Components of the causal model: Amazon’s causal model includes factors such as product selection, pricing, customer ratings, customer reviews, and shipping options.
- Metric improved: Conversion rate
- Feature introduced: Amazon’s “Buy Box” algorithm, which uses machine learning to determine the optimal seller and price for a product, improving the likelihood of a purchase.
- Revenue impact: By improving conversion rates, Amazon has been able to increase its sales
Components of the causal model: Netflix’s causal model includes factors such as subscriber growth, content library, content cost, user experience, and engagement metrics.
- Metric improved: User retention rate
- Feature introduced: Netflix’s recommendation algorithm, which leverages machine learning and user data to recommend content personalized to each user’s preferences.
- Revenue impact: By improving user retention, Netflix has been able to sustain growth in its subscriber base, which is a key driver of its revenue growth.
Components of the causal model: Salesforce’s causal model includes factors such as lead generation, lead conversion rates, sales team performance, customer satisfaction metrics, and competitive landscape.
- Metric improved: Sales team performance
- Feature introduced: Salesforce’s “Einstein Analytics” platform, which uses machine learning and data analysis to provide insights into sales team performance and identify areas for improvement.
- Revenue impact: By improving sales team performance, Salesforce has been able to increase its revenue growth and customer satisfaction metrics.
For software companies, forecasting with dynamic causal modeling that incorporates product development can provide a more accurate and actionable prediction of future outcomes.
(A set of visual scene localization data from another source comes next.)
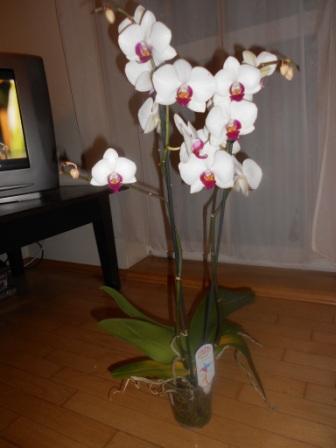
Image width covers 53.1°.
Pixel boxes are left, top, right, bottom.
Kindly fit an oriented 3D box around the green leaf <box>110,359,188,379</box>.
[{"bbox_3d":[-0.040,0.309,0.720,0.165,0.030,0.052,-6,13,0],"label":"green leaf"}]

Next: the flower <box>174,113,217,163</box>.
[{"bbox_3d":[0.051,-0.158,0.620,0.055,0.088,0.095,5,16,36],"label":"flower"}]

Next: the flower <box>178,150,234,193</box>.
[{"bbox_3d":[0.068,-0.096,0.595,0.092,0.078,0.042,-4,13,11],"label":"flower"}]

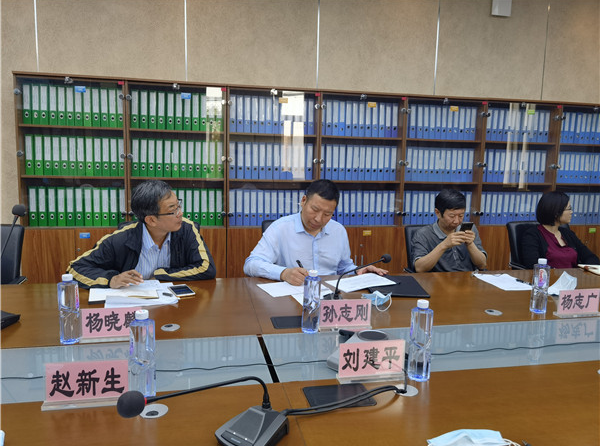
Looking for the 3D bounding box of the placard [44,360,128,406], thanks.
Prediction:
[{"bbox_3d":[-0.545,0.407,1.198,0.205,0.111,0.045,0,7,-12],"label":"placard"}]

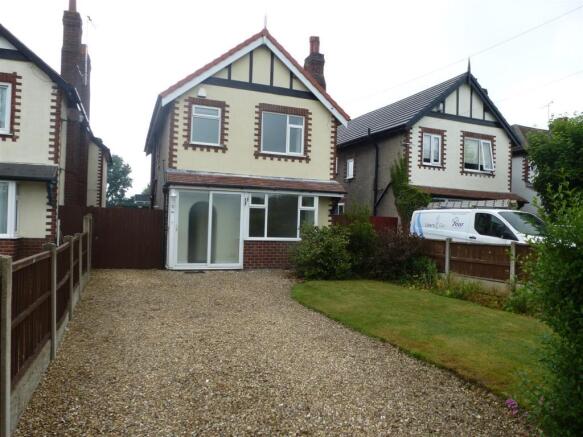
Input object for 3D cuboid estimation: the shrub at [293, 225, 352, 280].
[{"bbox_3d":[0.855,0.892,11.150,1.500,1.420,1.350,2,-1,-23],"label":"shrub"}]

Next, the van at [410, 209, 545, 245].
[{"bbox_3d":[6.175,0.749,12.699,2.050,2.000,5.000,2,-1,-23],"label":"van"}]

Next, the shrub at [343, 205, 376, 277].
[{"bbox_3d":[1.973,0.624,11.900,1.150,2.030,1.100,1,-1,0],"label":"shrub"}]

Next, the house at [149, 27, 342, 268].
[{"bbox_3d":[-2.507,-2.494,17.328,6.600,8.200,9.000,2,-1,-23],"label":"house"}]

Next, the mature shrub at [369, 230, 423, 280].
[{"bbox_3d":[2.895,1.002,11.250,1.350,1.300,1.250,2,-1,-23],"label":"mature shrub"}]

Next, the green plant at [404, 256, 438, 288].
[{"bbox_3d":[3.137,1.277,9.750,0.750,0.720,0.700,2,-1,-23],"label":"green plant"}]

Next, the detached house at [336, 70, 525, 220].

It can help identify the parameters that have the greatest impact on business outcomes and allow teams to focus on where to make the greatest impact. The causal models will not be the same for all businesses and will need to be tailored to your specific industry and business model. By looking at examples of world-class product teams, you can see how they have leveraged causal forecasts to achieve success. So if you want to start making data-driven decisions that drive real business results, it’s time to embrace causal forecasting.